Ce choix est-il provisoire ou bien définitif même en cas d’opportunités au Maroc ?

Lorsque les étudiants terminent leur cursus, beaucoup se projettent dans des carrières dans de grandes entreprises ou cabinets à l’étranger, mais ils ne sont pas moins nombreux à envisager également un retour à moyen, voire long terme au pays pour une stabilité personnelle.

Quelle perception ont-ils de l’entreprise marocaine ?

Aujourd’hui, le Maroc se positionne comme l’une des économies leader du continent, elle est compétitive notamment à travers certaines de ses grandes structures, comme l’OCP ou les banques, qui développent leurs réseaux à l’extérieur du territoire. Nos entreprises ont fait leurs preuves et les étudiants commencent à s’y projeter car certaines n’ont rien à envier aux entreprises françaises ou autres.

Mais en dehors de l’Europe, d’autres destinations semblent de plus en plus intéresser les diplômés : Dubaï, Hongkong ou encore la Corée…

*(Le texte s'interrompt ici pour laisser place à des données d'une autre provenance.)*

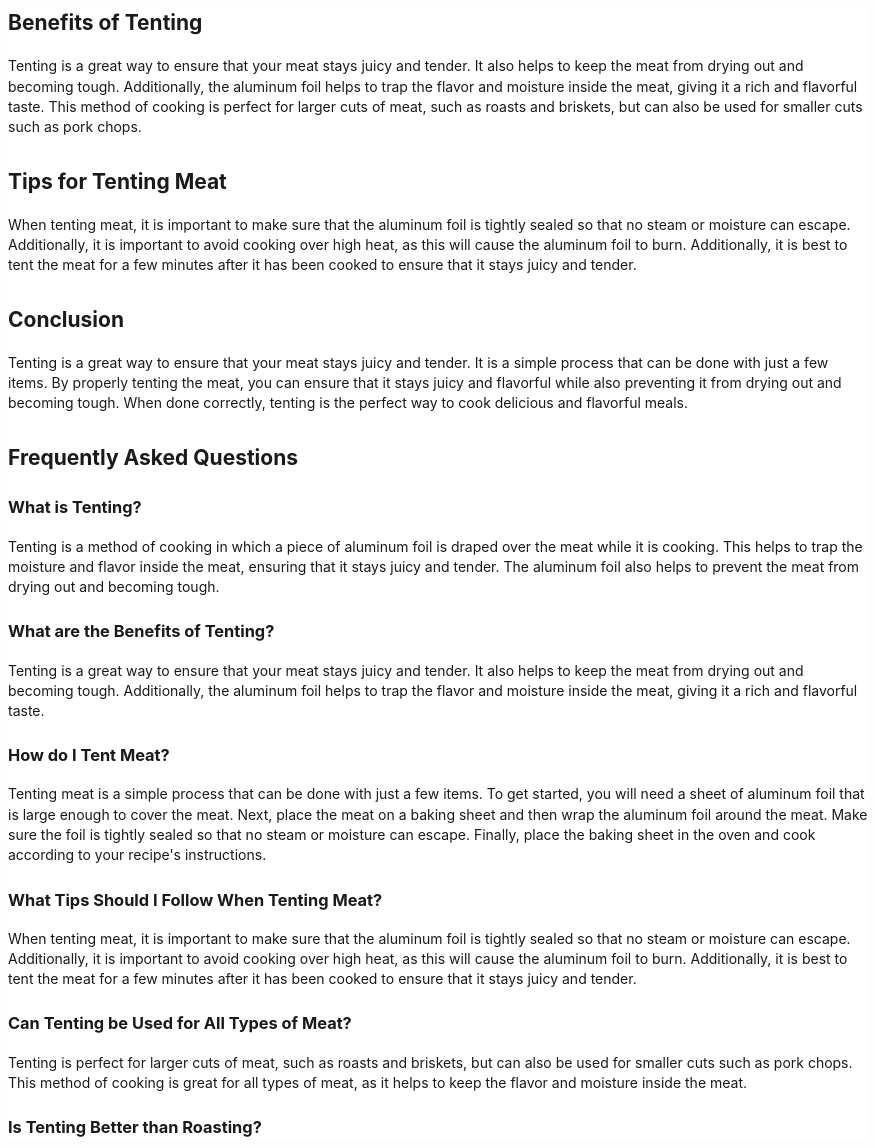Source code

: <h2>Benefits of Tenting</h2>

Tenting is a great way to ensure that your meat stays juicy and tender. It also helps to keep the meat from drying out and becoming tough. Additionally, the aluminum foil helps to trap the flavor and moisture inside the meat, giving it a rich and flavorful taste. This method of cooking is perfect for larger cuts of meat, such as roasts and briskets, but can also be used for smaller cuts such as pork chops.

<h2>Tips for Tenting Meat</h2>

When tenting meat, it is important to make sure that the aluminum foil is tightly sealed so that no steam or moisture can escape. Additionally, it is important to avoid cooking over high heat, as this will cause the aluminum foil to burn. Additionally, it is best to tent the meat for a few minutes after it has been cooked to ensure that it stays juicy and tender.

<h2>Conclusion</h2>

Tenting is a great way to ensure that your meat stays juicy and tender. It is a simple process that can be done with just a few items. By properly tenting the meat, you can ensure that it stays juicy and flavorful while also preventing it from drying out and becoming tough. When done correctly, tenting is the perfect way to cook delicious and flavorful meals.

<h2>Frequently Asked Questions</h2>

<h3>What is Tenting?</h3>

Tenting is a method of cooking in which a piece of aluminum foil is draped over the meat while it is cooking. This helps to trap the moisture and flavor inside the meat, ensuring that it stays juicy and tender. The aluminum foil also helps to prevent the meat from drying out and becoming tough. 

<h3>What are the Benefits of Tenting?</h3>

Tenting is a great way to ensure that your meat stays juicy and tender. It also helps to keep the meat from drying out and becoming tough. Additionally, the aluminum foil helps to trap the flavor and moisture inside the meat, giving it a rich and flavorful taste. 

<h3>How do I Tent Meat?</h3>

Tenting meat is a simple process that can be done with just a few items. To get started, you will need a sheet of aluminum foil that is large enough to cover the meat. Next, place the meat on a baking sheet and then wrap the aluminum foil around the meat. Make sure the foil is tightly sealed so that no steam or moisture can escape. Finally, place the baking sheet in the oven and cook according to your recipe's instructions. 

<h3>What Tips Should I Follow When Tenting Meat?</h3>

When tenting meat, it is important to make sure that the aluminum foil is tightly sealed so that no steam or moisture can escape. Additionally, it is important to avoid cooking over high heat, as this will cause the aluminum foil to burn. Additionally, it is best to tent the meat for a few minutes after it has been cooked to ensure that it stays juicy and tender. 

<h3>Can Tenting be Used for All Types of Meat?</h3>

Tenting is perfect for larger cuts of meat, such as roasts and briskets, but can also be used for smaller cuts such as pork chops. This method of cooking is great for all types of meat, as it helps to keep the flavor and moisture inside the meat. 

<h3>Is Tenting Better than Roasting?</h3>
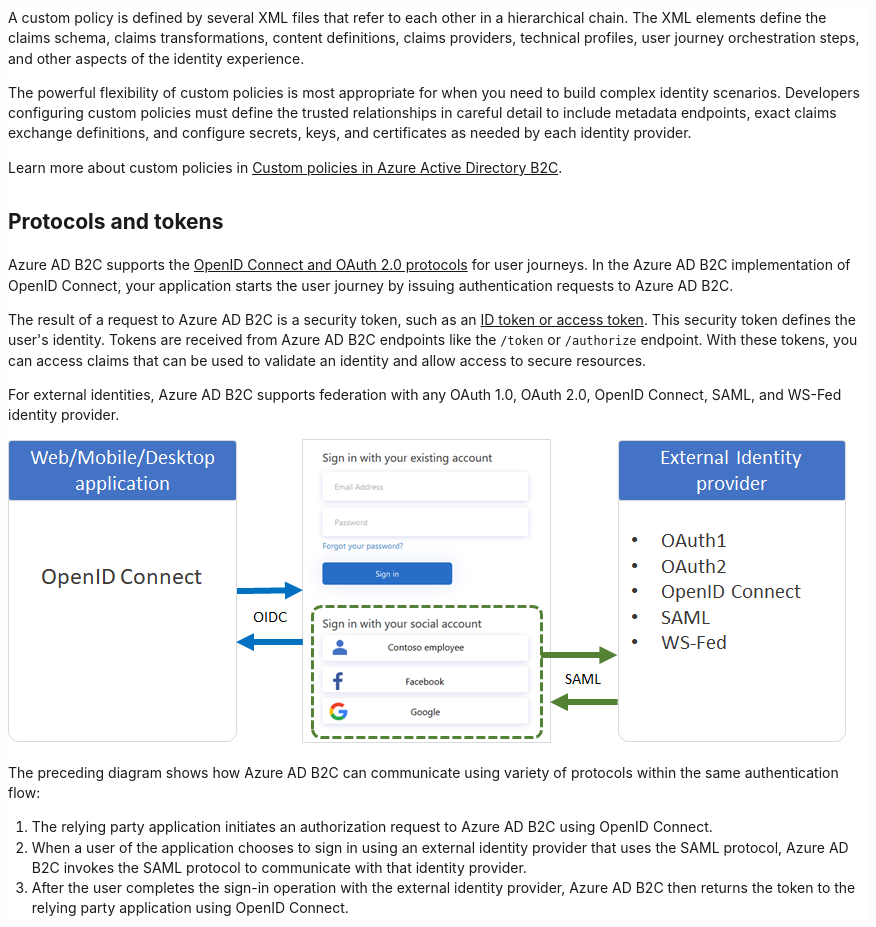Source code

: A custom policy is defined by several XML files that refer to each other in a hierarchical chain. The XML elements define the claims schema, claims transformations, content definitions, claims providers, technical profiles, user journey orchestration steps, and other aspects of the identity experience.

The powerful flexibility of custom policies is most appropriate for when you need to build complex identity scenarios. Developers configuring custom policies must define the trusted relationships in careful detail to include metadata endpoints, exact claims exchange definitions, and configure secrets, keys, and certificates as needed by each identity provider.

Learn more about custom policies in [Custom policies in Azure Active Directory B2C](custom-policy-overview.md).

## Protocols and tokens

Azure AD B2C supports the [OpenID Connect and OAuth 2.0 protocols](active-directory-b2c-reference-protocols.md) for user journeys. In the Azure AD B2C implementation of OpenID Connect, your application starts the user journey by issuing authentication requests to Azure AD B2C.

The result of a request to Azure AD B2C is a security token, such as an [ID token or access token](active-directory-b2c-reference-tokens.md). This security token defines the user's identity. Tokens are received from Azure AD B2C endpoints like the `/token` or `/authorize` endpoint. With these tokens, you can access claims that can be used to validate an identity and allow access to secure resources.

For external identities, Azure AD B2C supports federation with any OAuth 1.0, OAuth 2.0, OpenID Connect, SAML, and WS-Fed identity provider.

![Diagram of OIDC-based client app federating with a SAML-based IdP](media/technical-overview/protocols.png)

The preceding diagram shows how Azure AD B2C can communicate using variety of protocols within the same authentication flow:

1. The relying party application initiates an authorization request to Azure AD B2C using OpenID Connect.
1. When a user of the application chooses to sign in using an external identity provider that uses the SAML protocol, Azure AD B2C invokes the SAML protocol to communicate with that identity provider.
1. After the user completes the sign-in operation with the external identity provider, Azure AD B2C then returns the token to the relying party application using OpenID Connect.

Il est vrai que les étudiants ont, il y a quelques années, emprunté des destinations classiques, Europe ou USA, mais aujourd’hui, en raison des évolutions qu’a connues le monde, nous autres étudiants envisageons et n’avons pas de mal à aller vers de nouvelles destinations exotiques. Le Moyen-Orient, que ce soit Dubaï, Abou Dhabi ou le Qatar, est de plus en plus prisé par les étudiants marocains car il s’agit de nouveaux hubs économiques qui proposent des métiers à la pointe du développement. Notre maîtrise de l’arabe, du français et de l’anglais est un atout qui nous permet de nous y épanouir professionnellement parlant et d’y saisir de nombreuses opportunités. Les pays asiatiques, qui sont le cœur de la croissance mondiale, sont aussi intéressants pour nous. Les diplômés y vont pour acquérir des compétences de pointe, que ce soit dans le secteur financier, du commerce ou autre…

Vous êtes responsable communication de l’AMGE-Caravane. Pouvez-vous nous présenter votre association ?

L’AMGE est une association qui a pour but de fédérer les étudiants marocains des grandes écoles de commerce et d’ingénierie en France. Nous avons plusieurs antennes dans les diverses villes où la population estudiantine marocaine est présente. L’AMGE ambitionne de maintenir un lien permanent entre les étudiants et le Maroc. Et ce, à travers un ensemble d’activités et d’événements que nous organisons sur toute l’année. Et le plus important événement est le «Forum Horizons Maroc», fer de lance de notre activité dans la mesure où c’est un forum de recrutement. Plus de 40 entreprises marocaines et internationales se déplacent à Paris  pour rencontrer les étudiants des grandes écoles et aussi des universités françaises. C’est un rendez-vous professionnel qui se tient annuellement au mois de janvier… Par ailleurs, l’association organise aussi des événements culturels, notamment les «Journées de la jeunesse marocaine» ainsi que des rencontres ponctuelles en fonction de l’actualité. Nous avons par exemple organisé une conférence sur la COP 21.